▸ **What to produce**
Rewrite the text of all the material below as a JSON list of strings, one string per line, omitting any blank lines.

▸ **Supplied records**
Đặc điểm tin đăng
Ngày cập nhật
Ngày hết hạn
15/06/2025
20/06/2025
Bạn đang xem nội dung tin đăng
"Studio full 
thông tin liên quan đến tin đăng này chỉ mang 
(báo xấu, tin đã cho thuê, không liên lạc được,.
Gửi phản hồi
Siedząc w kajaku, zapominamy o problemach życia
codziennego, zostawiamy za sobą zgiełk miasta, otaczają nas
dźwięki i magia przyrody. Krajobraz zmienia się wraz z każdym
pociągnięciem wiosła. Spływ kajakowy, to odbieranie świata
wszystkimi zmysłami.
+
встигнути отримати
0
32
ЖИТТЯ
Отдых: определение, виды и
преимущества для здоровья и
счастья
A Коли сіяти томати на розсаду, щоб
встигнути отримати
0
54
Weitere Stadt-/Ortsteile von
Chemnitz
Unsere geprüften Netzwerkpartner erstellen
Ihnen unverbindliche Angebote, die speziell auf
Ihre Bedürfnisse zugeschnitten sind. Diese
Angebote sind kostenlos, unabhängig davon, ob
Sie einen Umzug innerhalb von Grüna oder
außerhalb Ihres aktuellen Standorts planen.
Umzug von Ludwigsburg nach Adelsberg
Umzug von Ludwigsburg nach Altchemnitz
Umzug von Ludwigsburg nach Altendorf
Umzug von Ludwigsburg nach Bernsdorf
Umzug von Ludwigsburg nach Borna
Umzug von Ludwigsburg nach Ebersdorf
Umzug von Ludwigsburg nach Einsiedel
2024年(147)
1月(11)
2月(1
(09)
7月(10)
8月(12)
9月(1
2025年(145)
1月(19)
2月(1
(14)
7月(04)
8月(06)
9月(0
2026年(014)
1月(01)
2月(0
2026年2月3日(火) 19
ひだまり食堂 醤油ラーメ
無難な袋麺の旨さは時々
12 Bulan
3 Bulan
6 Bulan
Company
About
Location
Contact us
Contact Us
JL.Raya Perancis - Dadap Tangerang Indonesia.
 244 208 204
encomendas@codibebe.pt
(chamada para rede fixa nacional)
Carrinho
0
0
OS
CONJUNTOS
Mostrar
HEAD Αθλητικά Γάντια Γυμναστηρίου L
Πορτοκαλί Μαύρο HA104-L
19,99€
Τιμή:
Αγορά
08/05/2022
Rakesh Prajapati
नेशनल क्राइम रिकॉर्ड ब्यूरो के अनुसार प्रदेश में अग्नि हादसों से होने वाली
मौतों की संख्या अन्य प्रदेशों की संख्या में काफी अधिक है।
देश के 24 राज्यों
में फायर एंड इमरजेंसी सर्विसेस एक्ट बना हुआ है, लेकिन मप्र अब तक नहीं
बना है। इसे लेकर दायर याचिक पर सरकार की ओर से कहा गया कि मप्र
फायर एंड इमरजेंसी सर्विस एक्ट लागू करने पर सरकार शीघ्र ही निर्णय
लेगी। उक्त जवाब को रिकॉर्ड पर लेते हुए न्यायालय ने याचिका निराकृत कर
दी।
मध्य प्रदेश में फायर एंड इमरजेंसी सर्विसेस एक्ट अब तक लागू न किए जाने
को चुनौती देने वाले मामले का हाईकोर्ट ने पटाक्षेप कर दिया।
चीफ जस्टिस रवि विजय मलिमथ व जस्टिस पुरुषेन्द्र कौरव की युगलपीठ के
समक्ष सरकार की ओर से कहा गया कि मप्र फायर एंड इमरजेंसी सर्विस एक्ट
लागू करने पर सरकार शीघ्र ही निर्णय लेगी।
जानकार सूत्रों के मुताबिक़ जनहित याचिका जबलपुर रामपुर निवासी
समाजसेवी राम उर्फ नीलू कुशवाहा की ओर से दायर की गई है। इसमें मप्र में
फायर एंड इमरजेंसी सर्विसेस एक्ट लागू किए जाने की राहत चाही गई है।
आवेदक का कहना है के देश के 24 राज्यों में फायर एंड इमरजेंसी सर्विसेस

▸ **Exercise result**
[
  "Đặc điểm tin đăng",
  "Ngày cập nhật",
  "Ngày hết hạn",
  "15/06/2025",
  "20/06/2025",
  "Bạn đang xem nội dung tin đăng",
  "\"Studio full ",
  "thông tin liên quan đến tin đăng này chỉ mang ",
  "(báo xấu, tin đã cho thuê, không liên lạc được,.",
  "Gửi phản hồi",
  "Siedząc w kajaku, zapominamy o problemach życia",
  "codziennego, zostawiamy za sobą zgiełk miasta, otaczają nas",
  "dźwięki i magia przyrody. Krajobraz zmienia się wraz z każdym",
  "pociągnięciem wiosła. Spływ kajakowy, to odbieranie świata",
  "wszystkimi zmysłami.",
  "+",
  "встигнути отримати",
  "0",
  "32",
  "ЖИТТЯ",
  "Отдых: определение, виды и",
  "преимущества для здоровья и",
  "счастья",
  "A Коли сіяти томати на розсаду, щоб",
  "встигнути отримати",
  "0",
  "54",
  "Weitere Stadt-/Ortsteile von",
  "Chemnitz",
  "Unsere geprüften Netzwerkpartner erstellen",
  "Ihnen unverbindliche Angebote, die speziell auf",
  "Ihre Bedürfnisse zugeschnitten sind. Diese",
  "Angebote sind kostenlos, unabhängig davon, ob",
  "Sie einen Umzug innerhalb von Grüna oder",
  "außerhalb Ihres aktuellen Standorts planen.",
  "Umzug von Ludwigsburg nach Adelsberg",
  "Umzug von Ludwigsburg nach Altchemnitz",
  "Umzug von Ludwigsburg nach Altendorf",
  "Umzug von Ludwigsburg nach Bernsdorf",
  "Umzug von Ludwigsburg nach Borna",
  "Umzug von Ludwigsburg nach Ebersdorf",
  "Umzug von Ludwigsburg nach Einsiedel",
  "2024年(147)",
  "1月(11)",
  "2月(1",
  "(09)",
  "7月(10)",
  "8月(12)",
  "9月(1",
  "2025年(145)",
  "1月(19)",
  "2月(1",
  "(14)",
  "7月(04)",
  "8月(06)",
  "9月(0",
  "2026年(014)",
  "1月(01)",
  "2月(0",
  "2026年2月3日(火) 19",
  "ひだまり食堂 醤油ラーメ",
  "無難な袋麺の旨さは時々",
  "12 Bulan",
  "3 Bulan",
  "6 Bulan",
  "Company",
  "About",
  "Location",
  "Contact us",
  "Contact Us",
  "JL.Raya Perancis - Dadap Tangerang Indonesia.",
  " 244 208 204",
  "encomendas@codibebe.pt",
  "(chamada para rede fixa nacional)",
  "Carrinho",
  "0",
  "0",
  "OS",
  "CONJUNTOS",
  "Mostrar",
  "HEAD Αθλητικά Γάντια Γυμναστηρίου L",
  "Πορτοκαλί Μαύρο HA104-L",
  "19,99€",
  "Τιμή:",
  "Αγορά",
  "08/05/2022",
  "Rakesh Prajapati",
  "नेशनल क्राइम रिकॉर्ड ब्यूरो के अनुसार प्रदेश में अग्नि हादसों से होने वाली",
  "मौतों की संख्या अन्य प्रदेशों की संख्या में काफी अधिक है।",
  "देश के 24 राज्यों",
  "में फायर एंड इमरजेंसी सर्विसेस एक्ट बना हुआ है, लेकिन मप्र अब तक नहीं",
  "बना है। इसे लेकर दायर याचिक पर सरकार की ओर से कहा गया कि मप्र",
  "फायर एंड इमरजेंसी सर्विस एक्ट लागू करने पर सरकार शीघ्र ही निर्णय",
  "लेगी। उक्त जवाब को रिकॉर्ड पर लेते हुए न्यायालय ने याचिका निराकृत कर",
  "दी।",
  "मध्य प्रदेश में फायर एंड इमरजेंसी सर्विसेस एक्ट अब तक लागू न किए जाने",
  "को चुनौती देने वाले मामले का हाईकोर्ट ने पटाक्षेप कर दिया।",
  "चीफ जस्टिस रवि विजय मलिमथ व जस्टिस पुरुषेन्द्र कौरव की युगलपीठ के",
  "समक्ष सरकार की ओर से कहा गया कि मप्र फायर एंड इमरजेंसी सर्विस एक्ट",
  "लागू करने पर सरकार शीघ्र ही निर्णय लेगी।",
  "जानकार सूत्रों के मुताबिक़ जनहित याचिका जबलपुर रामपुर निवासी",
  "समाजसेवी राम उर्फ नीलू कुशवाहा की ओर से दायर की गई है। इसमें मप्र में",
  "फायर एंड इमरजेंसी सर्विसेस एक्ट लागू किए जाने की राहत चाही गई है।",
  "आवेदक का कहना है के देश के 24 राज्यों में फायर एंड इमरजेंसी सर्विसेस"
]